We are all doing the best we can in circumstances none of us have ever experienced before. We are digging deep into our hearts and souls for our coping skills and what we've learned. We are tapping into our courage and resilience and fear and need for others in ways we maybe haven't ever done before. We are using humor to hide as well as heal.

And there will come a day when we will be released. We will rush out of our houses like sheep and goats and lambs released from the winter confinement and we will run to the pastures. And, to borrow from Hamilton, I can't help but feel and think that the world will be upside down. There will be trauma and grief - I can't imagine how traumatized health care workers are going to be, and small business owners, and people who are unemployed, people who have lost people. And these things will exist together, the joy and the grief. As a group, we will have to heal from so much.  

And frankly, I am exhausted. If I were to draw or give color to my prayers right now, it would be a big dark scribble. It would be the unknown in the only way I know how to represent it.

If I have learned anything at all in my life, it is that the unknown contains everything.

So I have to step away for a couple of days. Away from the news and the numbers and the charts and graphs. Away from the tragically heartwarming stories of acts of kindness and holy work. Away from the gaslighting politicians and business leaders and profiteers.

I have to step away from trying to understand it all.

I have to spend some time with the unknown.




Saturday, October 1, 2016

Collecting

Hey lookie, I remembered I have a blog. And since I am doing the Hugo House 30/30 Writing Challenged again this year, it seems like a good time to resurrect it.

One of my favorite writing teachers always encourages us to collect impressions and sensations and images - the quality of light, lists of things that are a certain color, dreams, and all manner of other things. I will have to look up some of the other collections and do some of them this month.
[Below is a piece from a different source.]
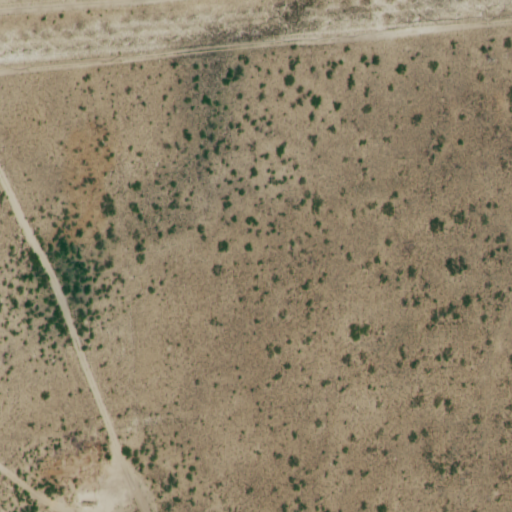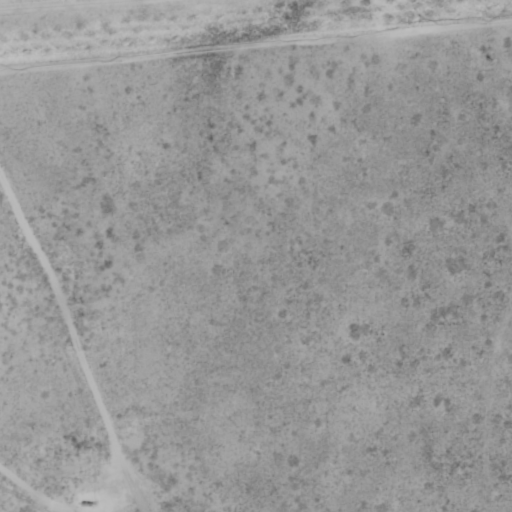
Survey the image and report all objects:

Yesterday's walk home proved to be a gathering, collecting time.

I met two British Mastiffs, Oscar and Franklin. Huge, friendly dogs. I don't remember which dog this statement was about but the owner said, "We are working on his racism. I think he was a police officer in a previous life".

The train station was full of posts and ropes and people saying "This way to the exit". It was pedestrian traffic control that reminded me of Disneyland. 

Coming up out of the station and hearing the roar of the crowds in the stadium. Mr R could also hear the roar of the crowd on his walk home and sent me a text saying "it sounds like a Phoenician just killed a Nubian". A Roman Gladiatorial vibe does waft from a football stadium.

Then there was this sign of the times:
Wish me luck for my month of writing.

Thursday, April 14, 2016

Leaving Las Vegas

16 years ago, I went to Las Vegas. At that time, I was in the middle of getting divorced. I remember standing on the balcony of the room, looking out over the Strip and thinking I could go home, pack the dogs and a few things in the car and drive back and start a new life in Las Vegas. It was one of those times in life when the crossroads, intersections, and possibilities seem particularly clear. I didn't move to Las Vegas.

Now 16 years later, I returned to Las Vegas to attend a conference. It was my first professional conference. Las Vegas is still surreal - oversized, superficial, disposable. Full of flashing lights and crowds, dreams and desperation. Some things have changed - when one wins at a slot machine, the money doesn't come tumbling out. I missed that sound. There are more hotels - bigger and flasher. Treasure Island which seemed so big years ago, appeared small this time.

Las Vegas has loomed large in my imagination for a long time. I have often told people that everyone should go there at least once. But now, I'm not so sure. After this trip, Las Vegas doesn't seem to loom so large. This morning, I had a sense of feeling more whole, as though all those years ago, without realizing it, I had left a bit of myself in Las Vegas. By returning, I was able to reclaim that part of me and bring it home.

I have left Las Vegas. Fortunately, I didn't have to drink myself to death to do it. There were no flying purple bats, no fear and loathing. Mr R is glad I've gotten Las Vegas out of my system.